Mathematics of Bookmaking - Overround On Multiple Bets

Overround On Multiple Bets

When a punter (bettor) combines more than one selection in, for example, a double, treble or accumulator then the effect of the overround in the book of each selection is compounded to the detriment of the punter in terms of the financial return compared to the true odds of all of the selections winning and thus resulting in a successful bet.

To explain the concept in the most basic of situations an example consisting of a double made up of selecting the winner from each of two tennis matches will be looked at:

In Match 1 between players A and B both players are assessed to have an equal chance of winning. The situation is the same in Match 2 between players C and D. In a fair book in each of their matches, i.e. each has a book of 100%, all players would be offered at odds of Evens. However, a bookmaker would probably offer odds of 5-6 (for example) on each of the two possible outcomes in each event (each tennis match). This results in a book for each of the tennis matches of 109.09...%, calculated by 100 × (6⁄₁₁ + 6⁄₁₁) i.e. 9.09% overround.
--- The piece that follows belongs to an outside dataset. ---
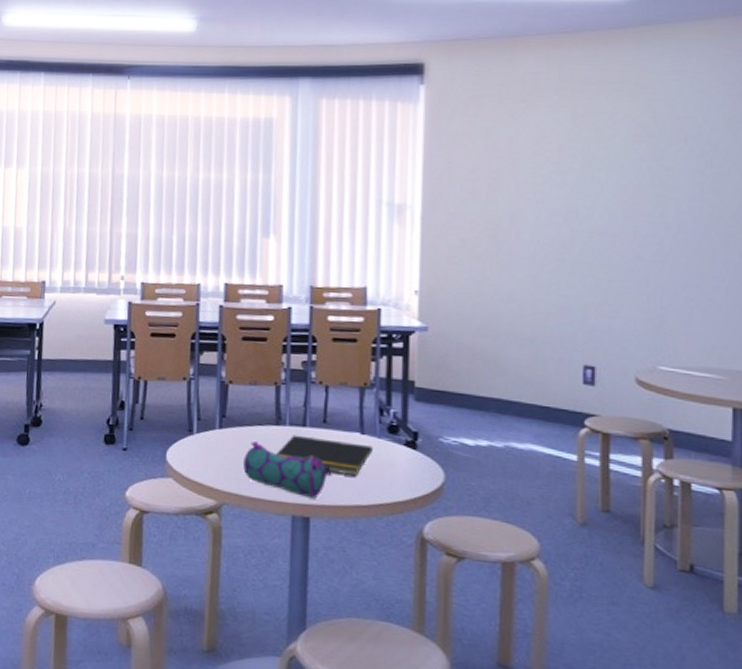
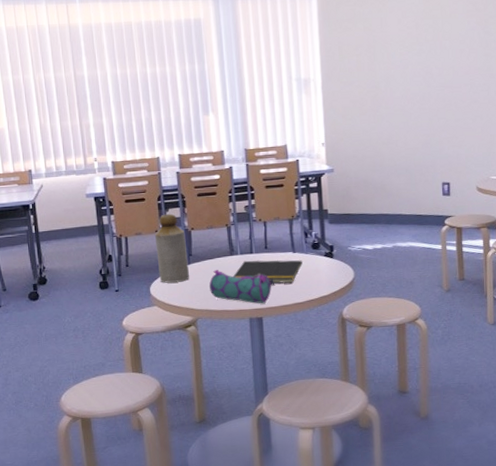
bottle: none [180,357,221,451] -> present [154,213,190,283]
There are four possible outcomes from combining the results from both matches: the winning pair of players could be AC, AD, BC or BD. As each of the outcomes for this example has been deliberately chosen to ensure that they are equally likely it can be deduced that the probability of each outcome occurring is 1⁄₄ or 0.25 and that the odds against each one occurring is 3-1 (3/1 or 'three to one'). A bet of 100 units (for simplicity) on any of the winning combinations would produce a return of 100 × (3/1 + 1) = 400 units.

As detailed below, the actual return on any of these winning doubles is obtained by multiplying stake × ('odds plus one' from each single bet) together. Thus for a stake of 100 units we get a return of 100 × (5/6 + 1) × (5/6 + 1) = 336.11... units, representing odds of 2.3611-1 which is far less than the true 3-1. Odds of 2.3611-1 represent a percentage of 29.752% (100/3.3611) and multiplying by 4 for the total number of equally likely outcomes gives a total book of 119.01%. Thus the overround has slightly more than doubled by combining two single bets into a double.

In general, the combined overround on a double (O_D), expressed as a percentage, is calculated from the individual books B₁ and B₂, expressed as decimals, by O_D = B₁ × B₂ × 100 − 100. In the example we have O_D = 1.0909 × 1.0909 × 100 − 100 = 19.01%.

This massive increase in potential profit for the bookmaker (19% instead of 9% on an event; in this case the double) is the main reason why bookmakers pay bonuses for the successful selection of winners in multiple bets: compare offering a 25% bonus on the correct choice of four winners from four selections in a Yankee, for example, when the potential overround on a simple fourfold of races with individual books of 120% is over 107% (a book of 207%). This is why bookmakers offer bets such as Lucky 15, Lucky 31 and Lucky 63; offering double the odds for one winner and increasing percentage bonuses for two, three and more winners.

In general, for any accumulator bet from two to i selections, the combined percentage overround of books of B₁, B₂, ..., B_i given in terms of decimals, is calculated by B₁ × B₂ × ... × B_i × 100 − 100. E.g. the previously mentioned fourfold consisting of individual books of 120% (1.20) gives an overround of 1.20 × 1.20 × 1.20 × 1.20 × 100 − 100 = 107.36%.